Segment Start: RECORDS FOR THE TASK

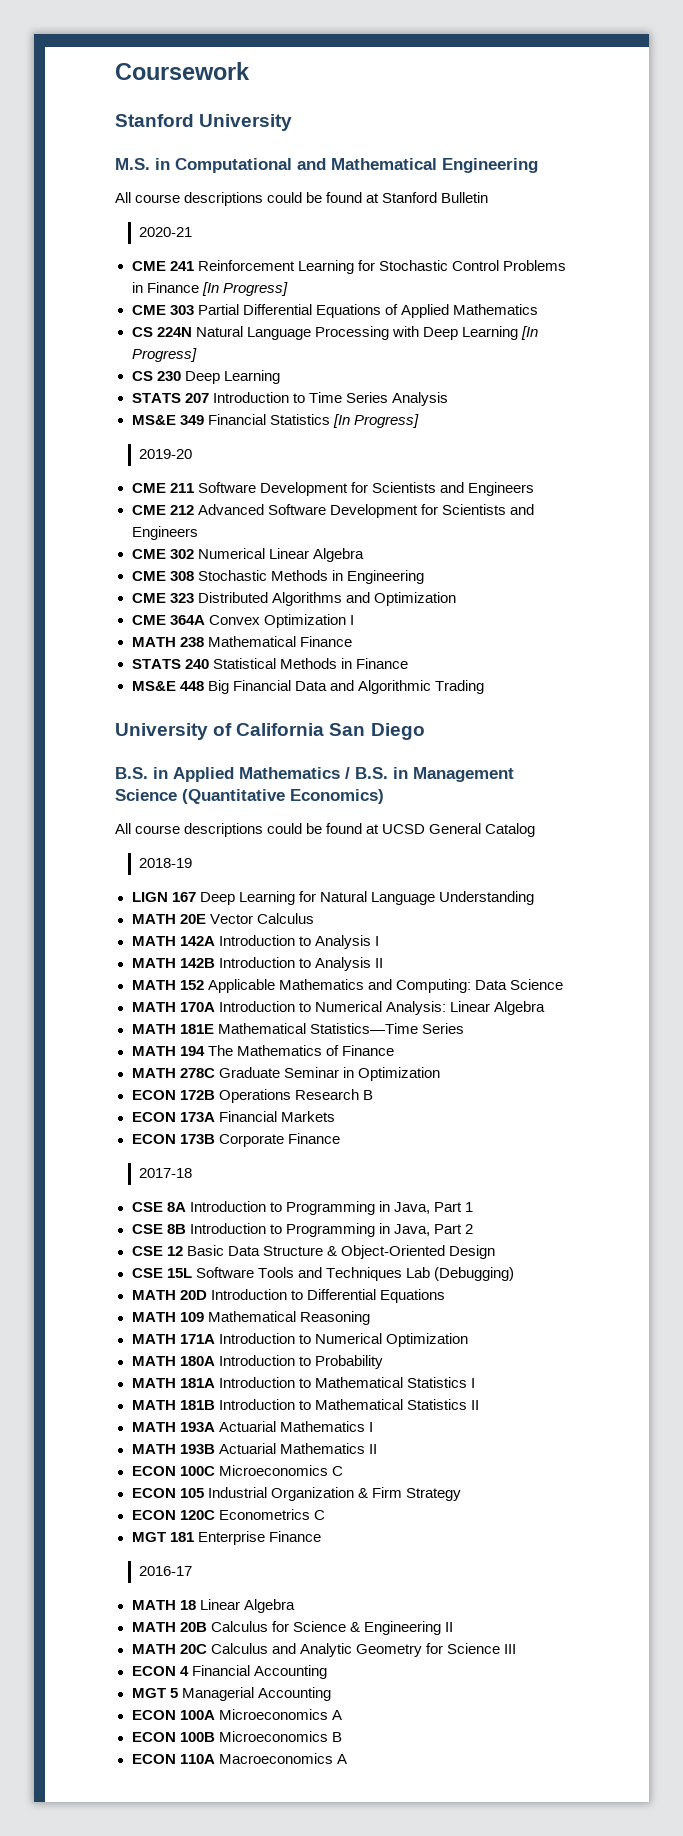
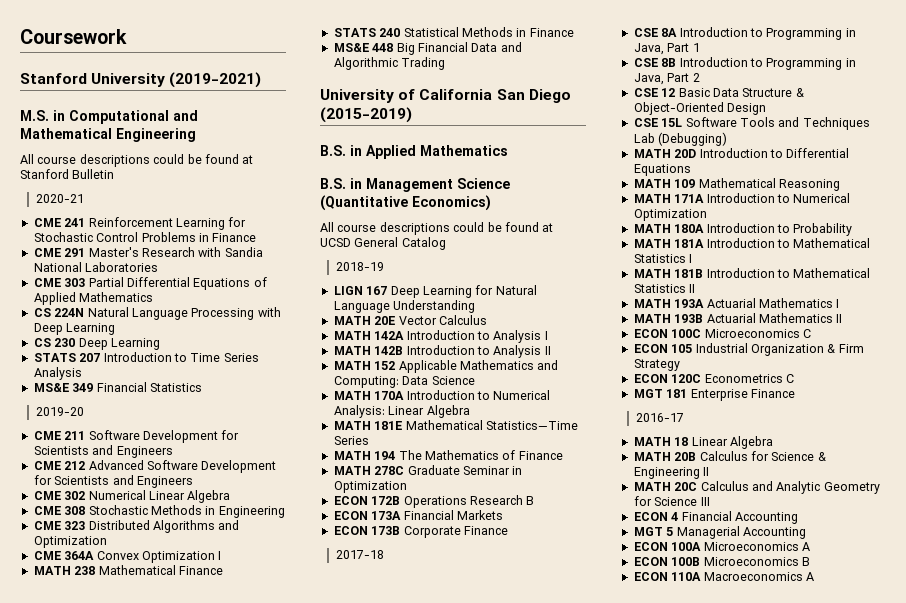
(293, 122) none -> [169,72,262,88] (2019-2021)
[201,282,288,296] [In Progress] -> [33,247,263,257] [33,262,159,272] // CME 291 Master's Research with Sandia National Laboratories
[520,326,538,340] [131,348,197,362] [In Progress] -> (116, 329) none
[332,414,419,428] [In Progress] -> (202, 387) none
(425, 731) none -> [320,107,412,123] (2015-2019)
[345,767,350,779] / -> (508, 150) //

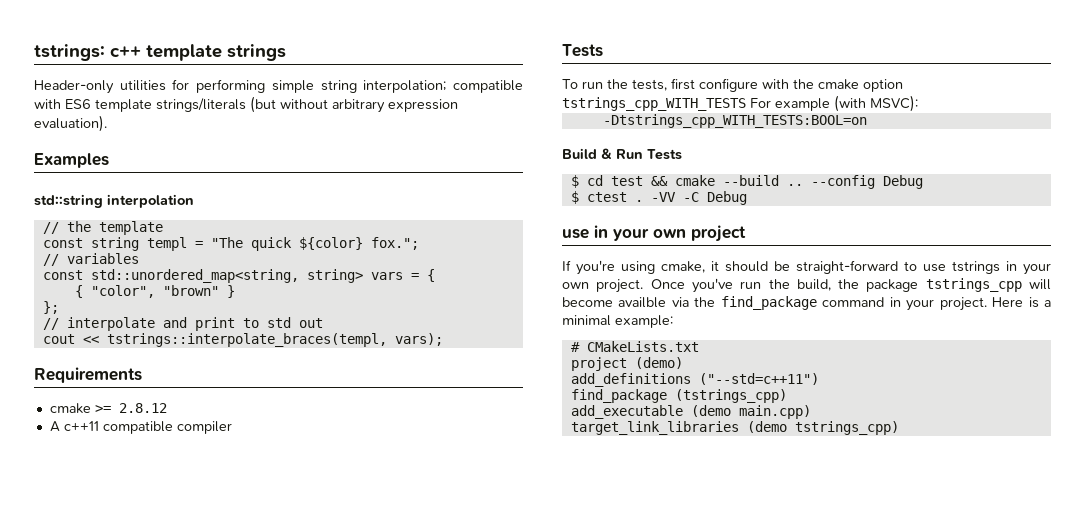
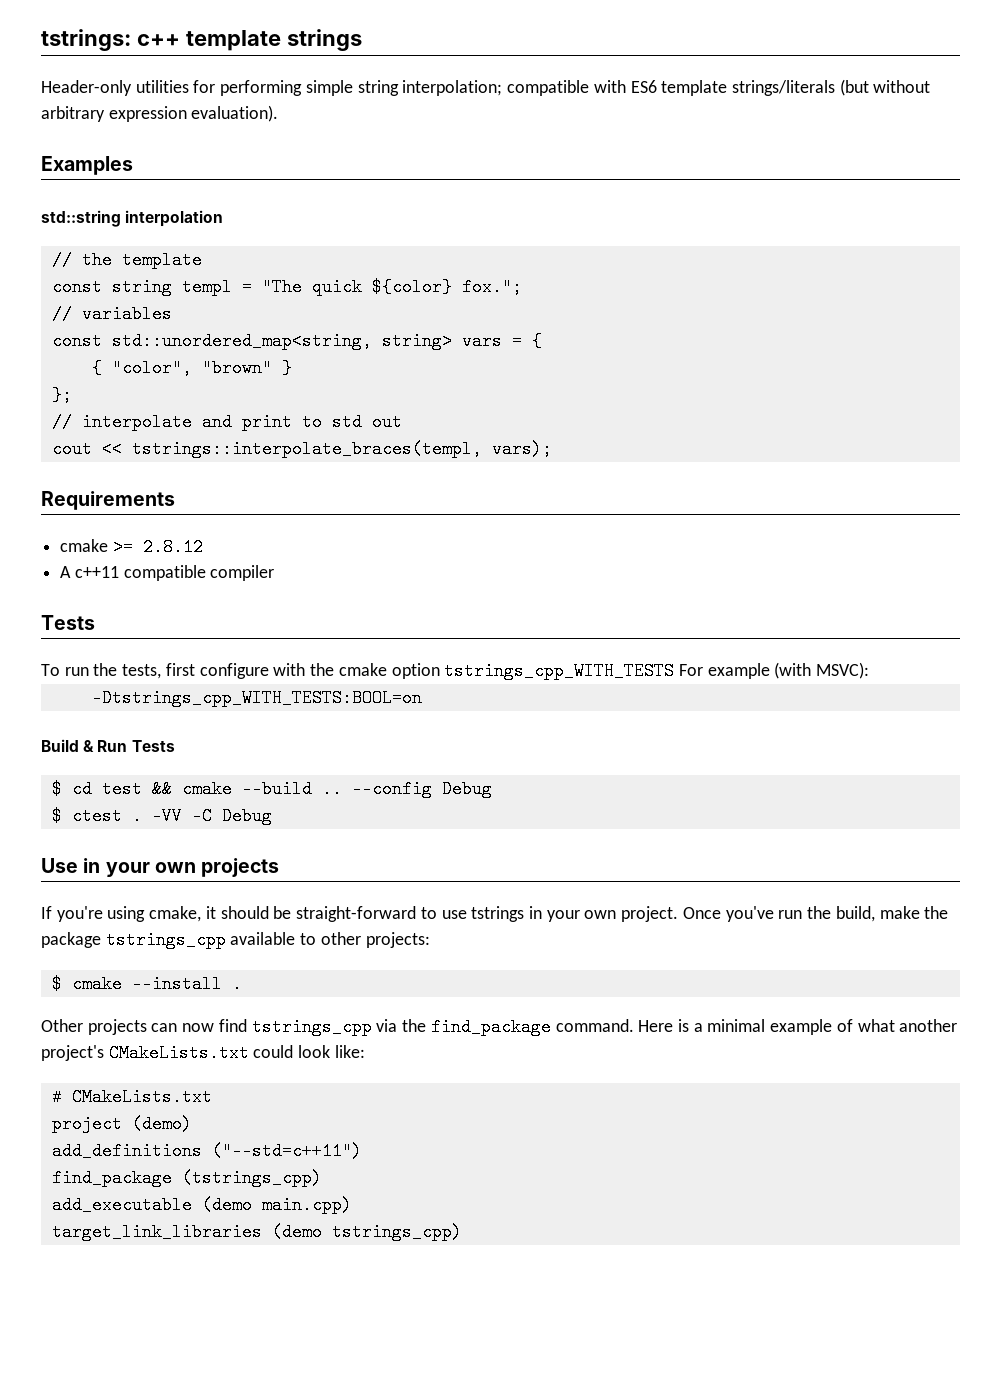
[562,225,746,242] use in your own project -> [41,858,280,877] Use in your own projects
(831, 285) none -> [879,906,920,919] make
[1029,279,1051,290] [562,296,1051,311] [562,315,673,328] will become availble via the find_package command in your project. Here is a minimal example: -> [230,932,430,948] [51,975,242,993] [41,1018,958,1036] [41,1044,365,1062] available to other projects: // $ cmake --install . // Other projects can now find tstrings_cpp via the find_package command. Here is a minimal example of what another project's CMakeLists.txt could look like:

Segment End: RECORDS FOR THE TASK

WHAT TO PRODUCE | In the material above, one part opens with the line containing "(425, 731) none" and closes with the line containing "(831, 285) none -> [879,906,920,919] make". Write out that part exactly and skip its pictures.

OUTPUT OF THE EXERCISE |
(425, 731) none -> [320,107,412,123] (2015-2019)
[345,767,350,779] / -> (508, 150) //

[562,225,746,242] use in your own project -> [41,858,280,877] Use in your own projects
(831, 285) none -> [879,906,920,919] make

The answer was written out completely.